John Oliver tackled America’s opioid crisis on Last Week Tonight on Sunday. He started his reporting with a dog who overdosed after someone threw a bag of heroin over the fence of a doggy day care center. (See below for Oliver’s impression of a stoned dog.) “Rampant heroin abuse near a doggy day care is the first case that McGruff the Crime Dog is actually qualified to solve,” Oliver noted.
According to Oliver’s research, some 2.6 million Americans are addicted to opioids, many of whom start with an addiction to prescription painkillers, but turn to heroin, in part because it is cheaper than drugs like Oxycontin, Percocet and Vicodin.
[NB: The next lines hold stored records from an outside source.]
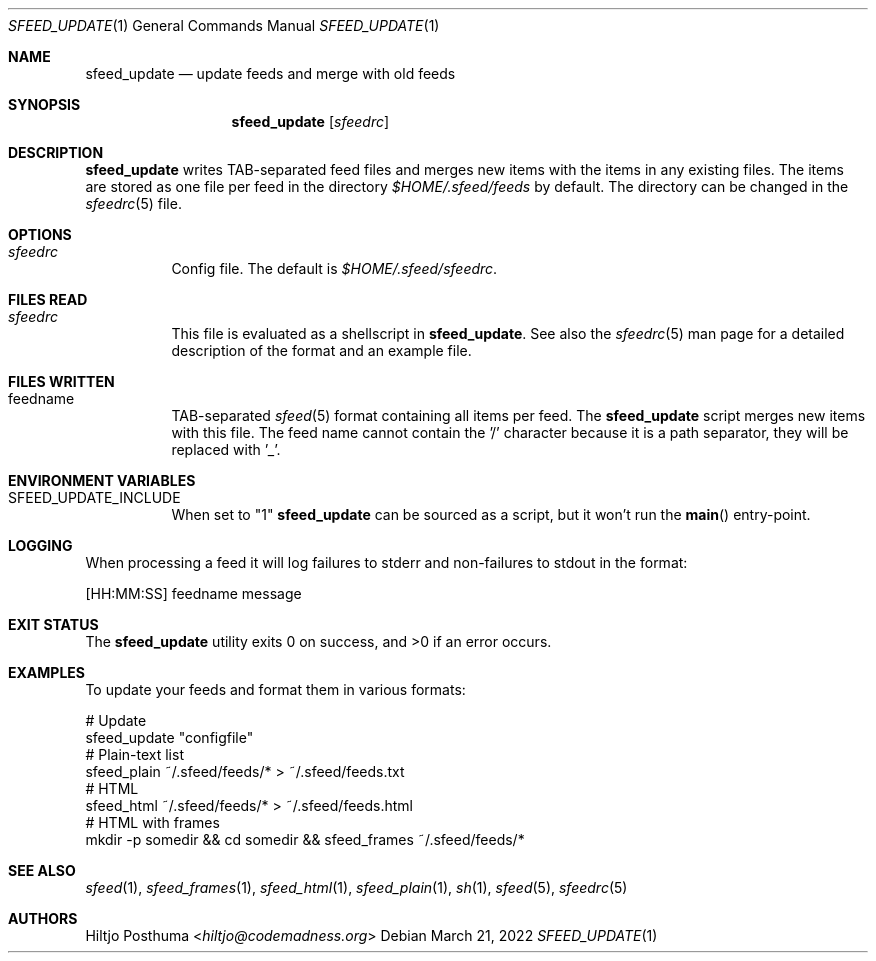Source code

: .Dd March 21, 2022
.Dt SFEED_UPDATE 1
.Os
.Sh NAME
.Nm sfeed_update
.Nd update feeds and merge with old feeds
.Sh SYNOPSIS
.Nm
.Op Ar sfeedrc
.Sh DESCRIPTION
.Nm
writes TAB-separated feed files and merges new items with the items in any
existing files.
The items are stored as one file per feed in the directory
.Pa $HOME/.sfeed/feeds
by default.
The directory can be changed in the
.Xr sfeedrc 5
file.
.Sh OPTIONS
.Bl -tag -width Ds
.It Ar sfeedrc
Config file.
The default is
.Pa $HOME/.sfeed/sfeedrc .
.El
.Sh FILES READ
.Bl -tag -width Ds
.It Ar sfeedrc
This file is evaluated as a shellscript in
.Nm .
See also the
.Xr sfeedrc 5
man page for a detailed description of the format and an example file.
.El
.Sh FILES WRITTEN
.Bl -tag -width Ds
.It feedname
TAB-separated
.Xr sfeed 5
format containing all items per feed.
The
.Nm
script merges new items with this file.
The feed name cannot contain the '/' character because it is a path separator,
they will be replaced with '_'.
.El
.Sh ENVIRONMENT VARIABLES
.Bl -tag -width Ds
.It SFEED_UPDATE_INCLUDE
When set to "1"
.Nm
can be sourced as a script, but it won't run the
.Fn main
entry-point.
.El
.Sh LOGGING
When processing a feed it will log failures to stderr and non-failures to
stdout in the format:
.Bd -literal
[HH:MM:SS] feedname message
.Ed
.Sh EXIT STATUS
.Ex -std
.Sh EXAMPLES
To update your feeds and format them in various formats:
.Bd -literal
# Update
sfeed_update "configfile"
# Plain-text list
sfeed_plain ~/.sfeed/feeds/* > ~/.sfeed/feeds.txt
# HTML
sfeed_html ~/.sfeed/feeds/* > ~/.sfeed/feeds.html
# HTML with frames
mkdir -p somedir && cd somedir && sfeed_frames ~/.sfeed/feeds/*
.Ed
.Sh SEE ALSO
.Xr sfeed 1 ,
.Xr sfeed_frames 1 ,
.Xr sfeed_html 1 ,
.Xr sfeed_plain 1 ,
.Xr sh 1 ,
.Xr sfeed 5 ,
.Xr sfeedrc 5
.Sh AUTHORS
.An Hiltjo Posthuma Aq Mt hiltjo@codemadness.org
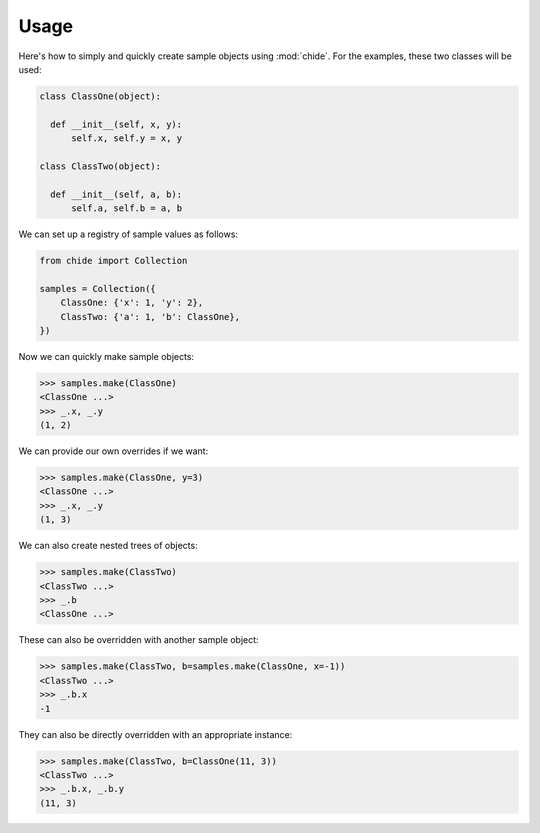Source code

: Usage
=====

Here's how to simply and quickly create sample objects using :mod:`chide`.
For the examples, these two classes will be used:

.. code-block:: python

  class ClassOne(object):

    def __init__(self, x, y):
        self.x, self.y = x, y

  class ClassTwo(object):

    def __init__(self, a, b):
        self.a, self.b = a, b

We can set up a registry of sample values as follows:

.. code-block:: python

  from chide import Collection

  samples = Collection({
      ClassOne: {'x': 1, 'y': 2},
      ClassTwo: {'a': 1, 'b': ClassOne},
  })

Now we can quickly make sample objects:

>>> samples.make(ClassOne)
<ClassOne ...>
>>> _.x, _.y
(1, 2)

We can provide our own overrides if we want:

>>> samples.make(ClassOne, y=3)
<ClassOne ...>
>>> _.x, _.y
(1, 3)

We can also create nested trees of objects:

>>> samples.make(ClassTwo)
<ClassTwo ...>
>>> _.b
<ClassOne ...>

These can also be overridden with another sample object:

>>> samples.make(ClassTwo, b=samples.make(ClassOne, x=-1))
<ClassTwo ...>
>>> _.b.x
-1

They can also be directly overridden with an appropriate instance:

>>> samples.make(ClassTwo, b=ClassOne(11, 3))
<ClassTwo ...>
>>> _.b.x, _.b.y
(11, 3)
In the U.S., doctors have written more than 250 million prescriptions for painkillers, according the U.S. Surgeon General, which demonstrates a reversal from a long history of “opiophobia” among medical professionals. Opiophobia is the resistance by doctors to prescribing opiate painkillers and, according to Oliver, is “not to be confused with Oprah-phobia which is the irrational fear of screaming talk show hosts giving you a free sedan.”
The pharmaceutical industry worked to change that resistance, though, in order to peddle their painkillers. It’s their marketing of painkillers that earned the majority of Oliver’s ire, as well as that of the Federal Trade Commission. In fact, several of the pharmaceutical have been fined for their misleading marketing of painkillers, but the damage has been done.
Opioids remain the most effective way to treat certain types of pain and alternatives are hard to come by, especially in many rural areas of the country. “Alternative pain treatments should be at least as easy to find as Waffle Houses, which, like heroin, are both hazardous to your health and dangerously addictive,” according to Oliver.